Stored data entries:
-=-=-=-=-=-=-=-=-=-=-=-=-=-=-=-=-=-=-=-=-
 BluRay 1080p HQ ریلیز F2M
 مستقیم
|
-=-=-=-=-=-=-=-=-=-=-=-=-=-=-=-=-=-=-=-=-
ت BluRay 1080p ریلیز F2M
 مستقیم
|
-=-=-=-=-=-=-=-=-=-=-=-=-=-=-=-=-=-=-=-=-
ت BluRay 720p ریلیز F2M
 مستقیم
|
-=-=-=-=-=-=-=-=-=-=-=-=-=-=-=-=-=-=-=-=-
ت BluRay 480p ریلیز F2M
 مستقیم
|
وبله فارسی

* Exercise prompt *
Search the entries for the word "ریلیز", then list each line that holds it.

* Solution for this problem *
 BluRay 1080p HQ ریلیز F2M
ت BluRay 1080p ریلیز F2M
ت BluRay 720p ریلیز F2M
ت BluRay 480p ریلیز F2M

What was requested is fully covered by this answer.